#### [TASK STATEMENT]
Set out every line of the material below as a JSON list of strings, one string per line, with blank lines skipped and the pictures left out.

#### [INFORMATION SHOWN]

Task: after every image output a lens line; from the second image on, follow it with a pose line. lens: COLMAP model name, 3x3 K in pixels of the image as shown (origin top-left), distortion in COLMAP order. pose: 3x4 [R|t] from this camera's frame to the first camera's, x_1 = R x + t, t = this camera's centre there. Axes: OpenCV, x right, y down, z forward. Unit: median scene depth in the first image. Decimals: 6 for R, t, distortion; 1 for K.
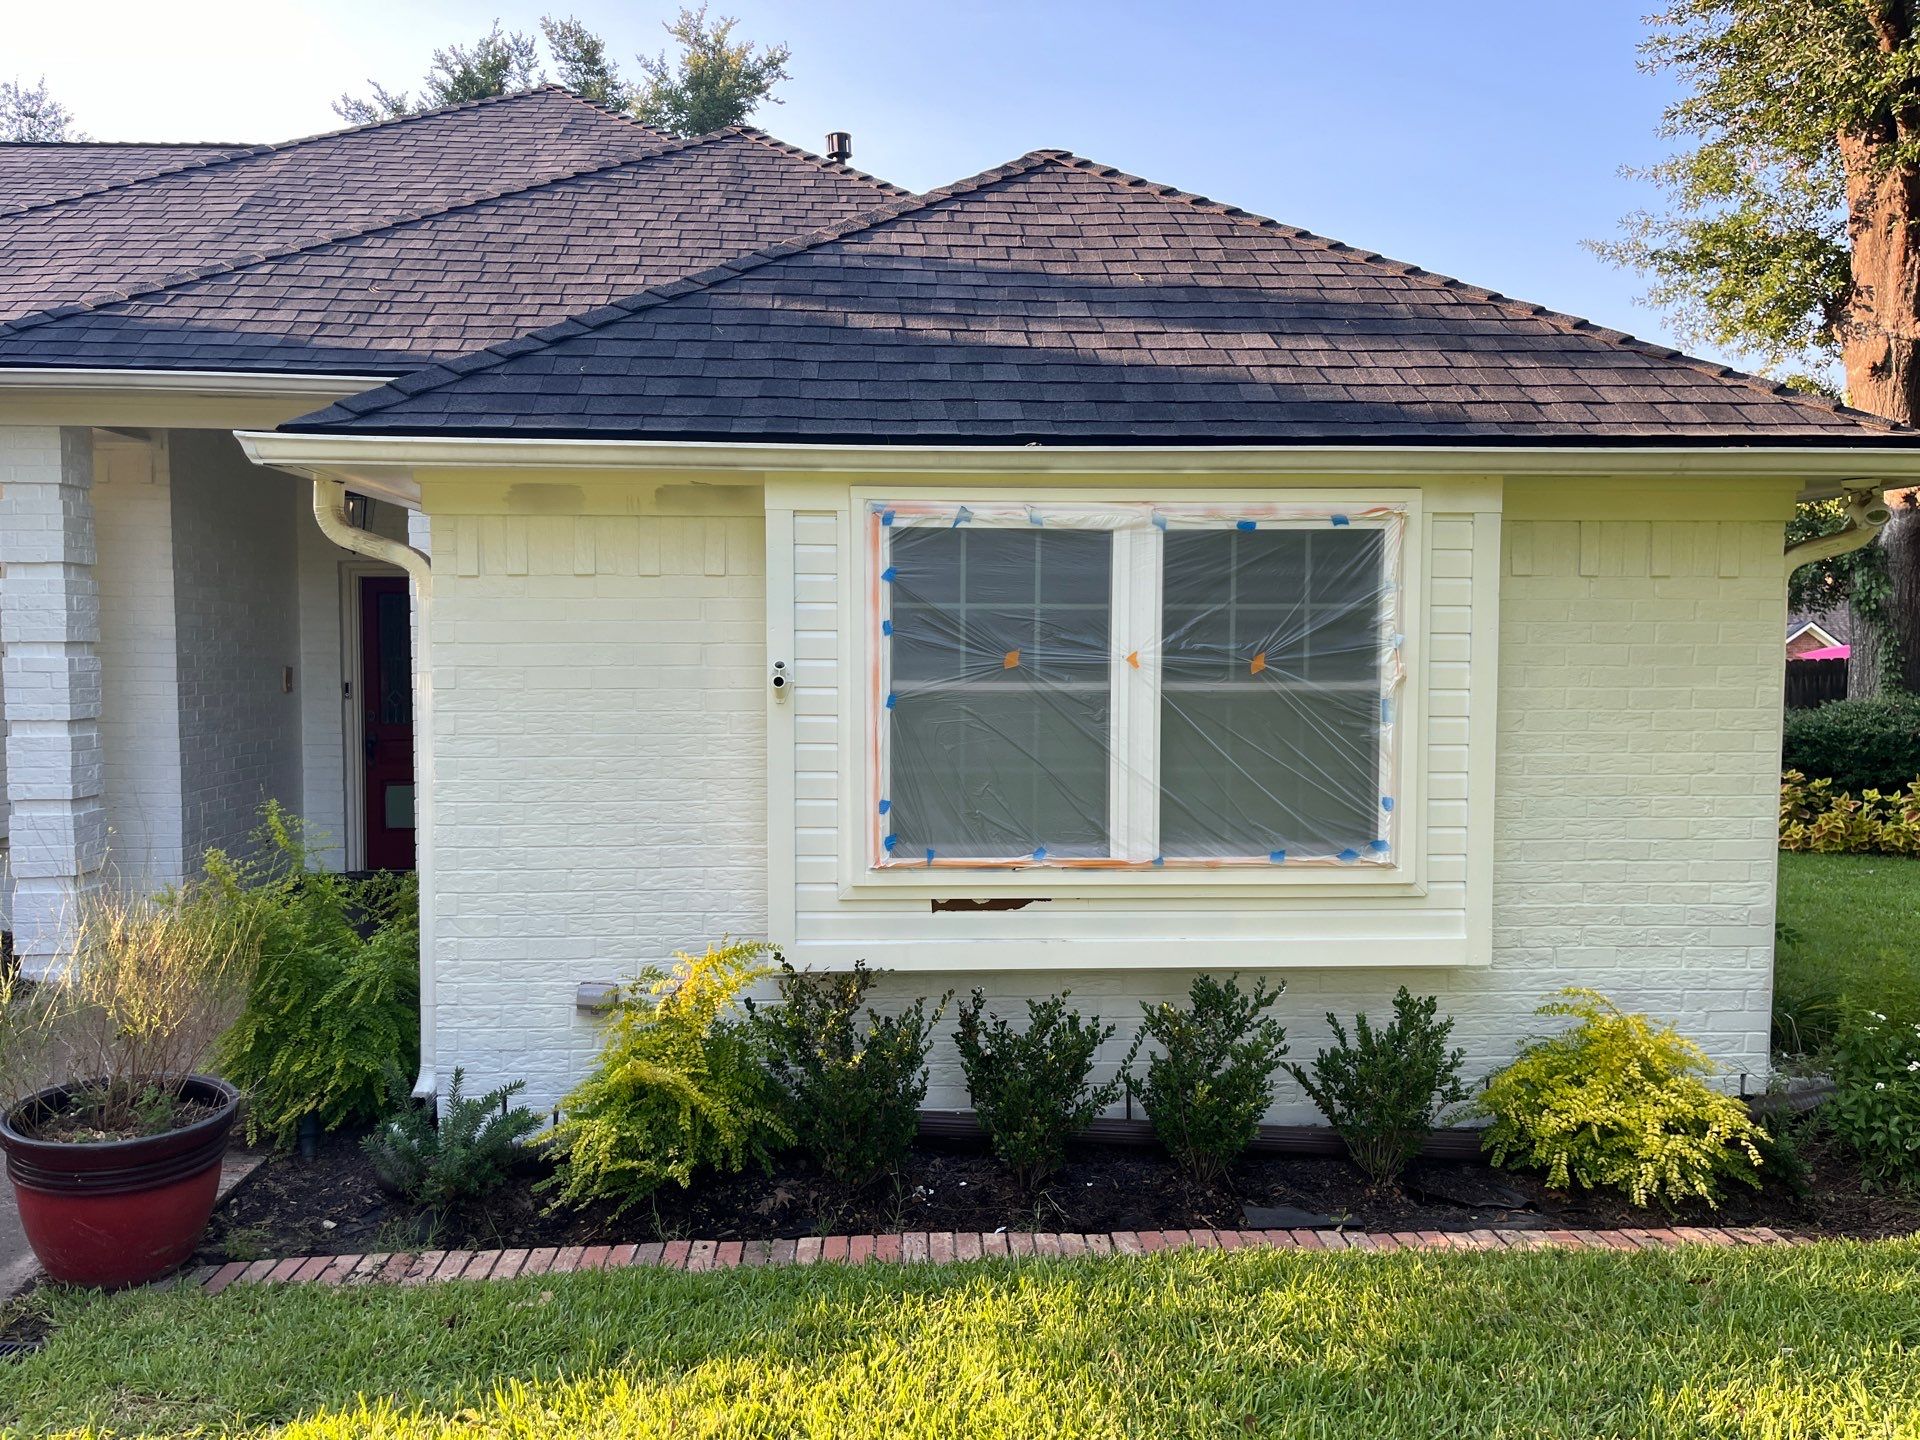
lens RADIAL K [[1454.5, 0, 958.0], [0, 1454.5, 709.6], [0, 0, 1]] dist [0.047403, -0.089872]
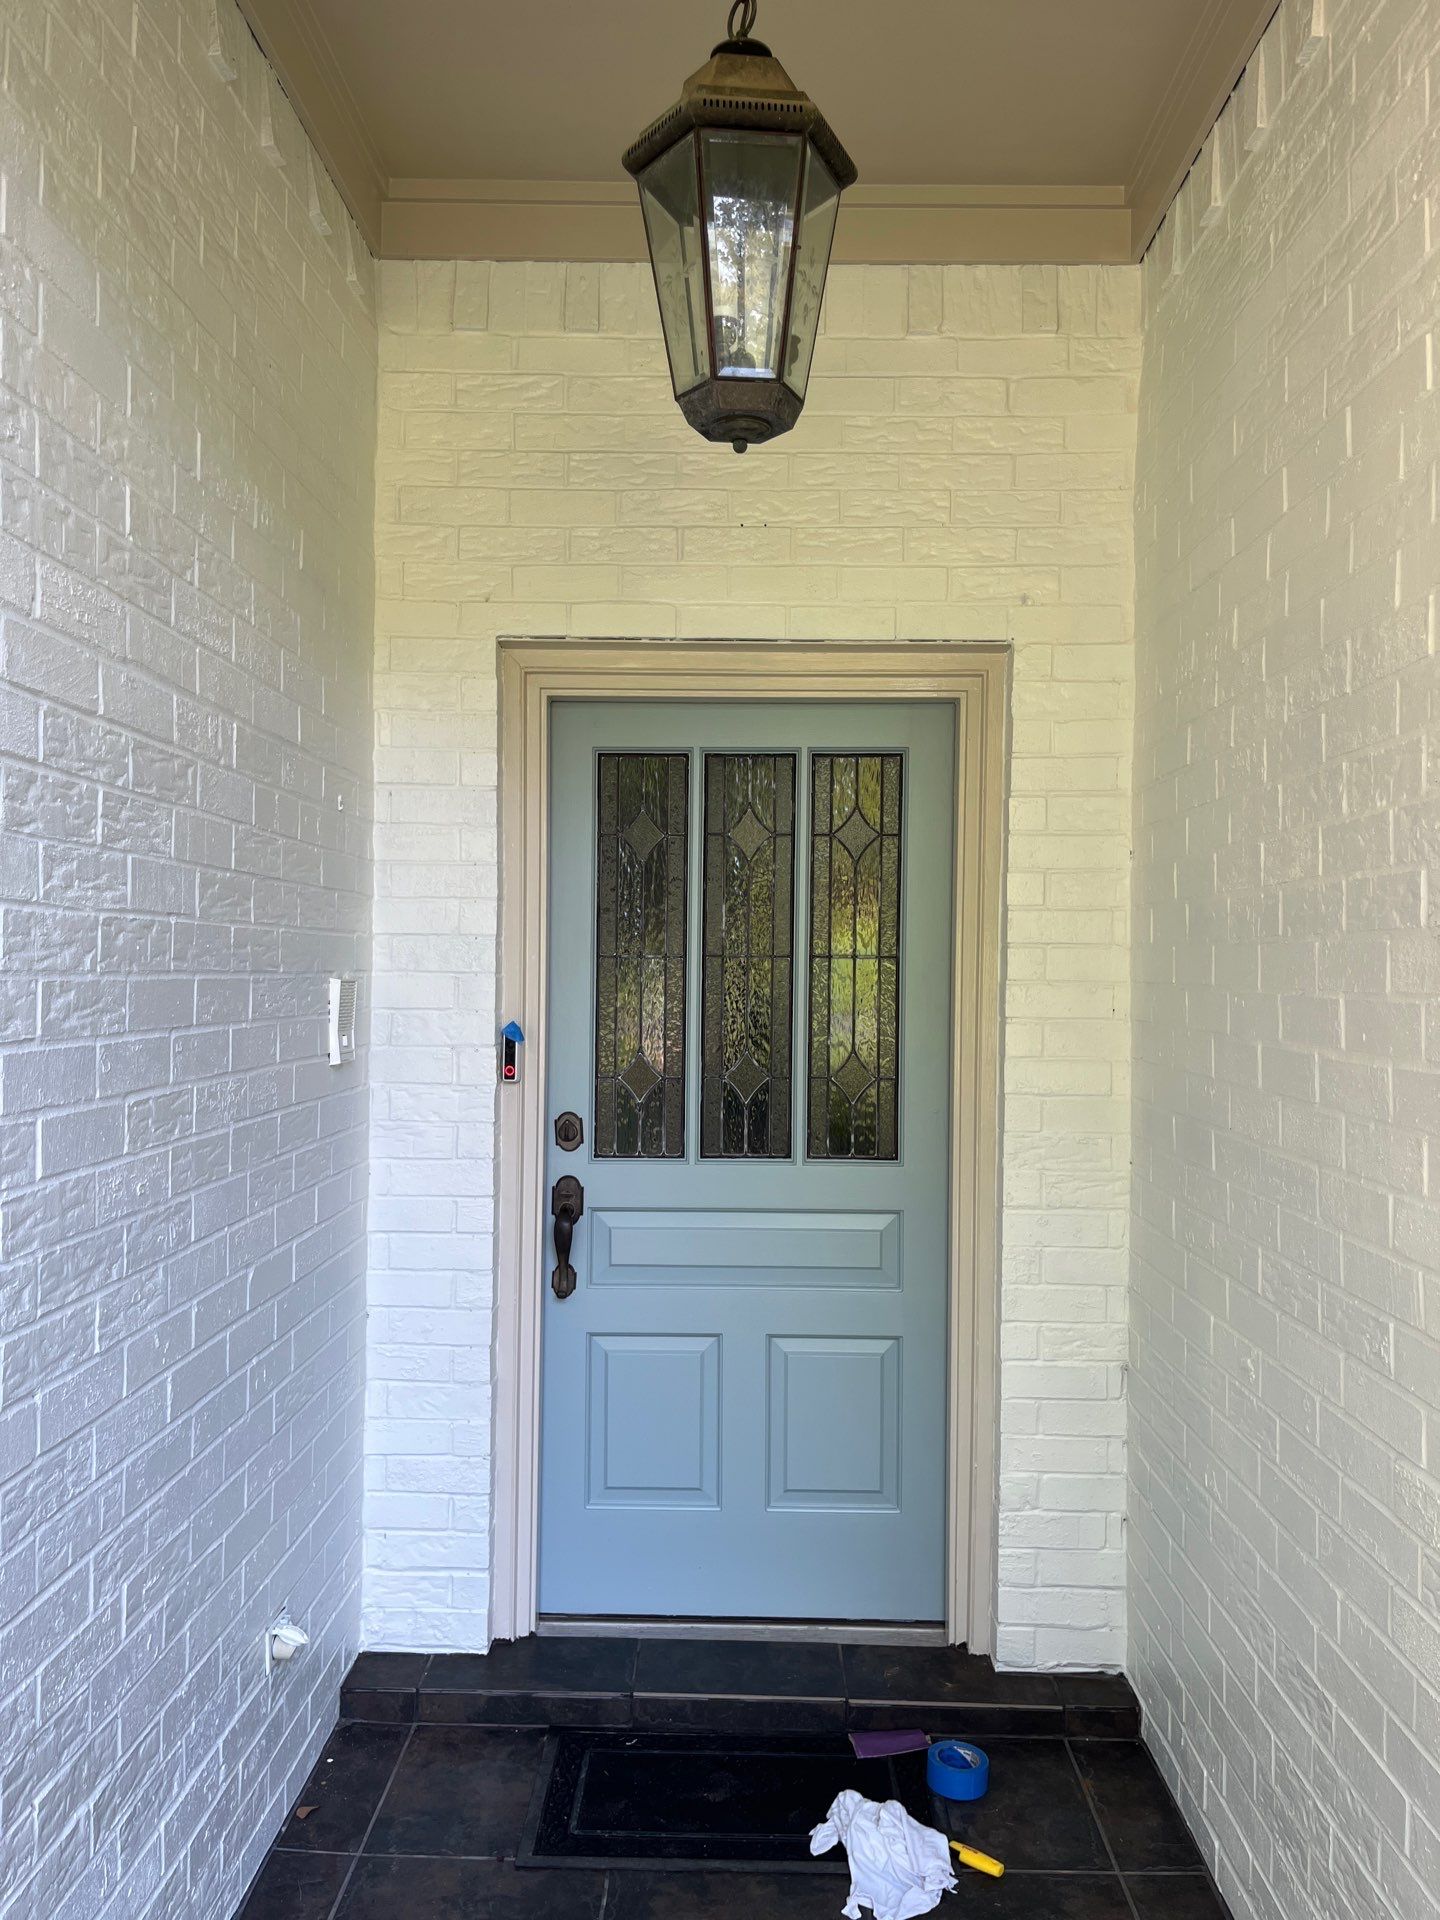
lens RADIAL K [[1454.5, 0, 720.0], [0, 1454.5, 960.0], [0, 0, 1]] dist [0.047403, -0.089872]
pose [[0.997705, 0.010800, -0.066844, -0.355840], [-0.014112, 0.998686, -0.049276, -0.018853], [0.066224, 0.050106, 0.996546, 0.699375]]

#### [TASK ANSWER]
[
  "Task: after every image output a lens line; from the second image on, follow it with a pose line. lens: COLMAP model name, 3x3 K in pixels of the image as shown (origin top-left), distortion in COLMAP order. pose: 3x4 [R|t] from this camera's frame to the first camera's, x_1 = R x + t, t = this camera's centre there. Axes: OpenCV, x right, y down, z forward. Unit: median scene depth in the first image. Decimals: 6 for R, t, distortion; 1 for K.",
  "lens RADIAL K [[1454.5, 0, 958.0], [0, 1454.5, 709.6], [0, 0, 1]] dist [0.047403, -0.089872]",
  "lens RADIAL K [[1454.5, 0, 720.0], [0, 1454.5, 960.0], [0, 0, 1]] dist [0.047403, -0.089872]",
  "pose [[0.997705, 0.010800, -0.066844, -0.355840], [-0.014112, 0.998686, -0.049276, -0.018853], [0.066224, 0.050106, 0.996546, 0.699375]]"
]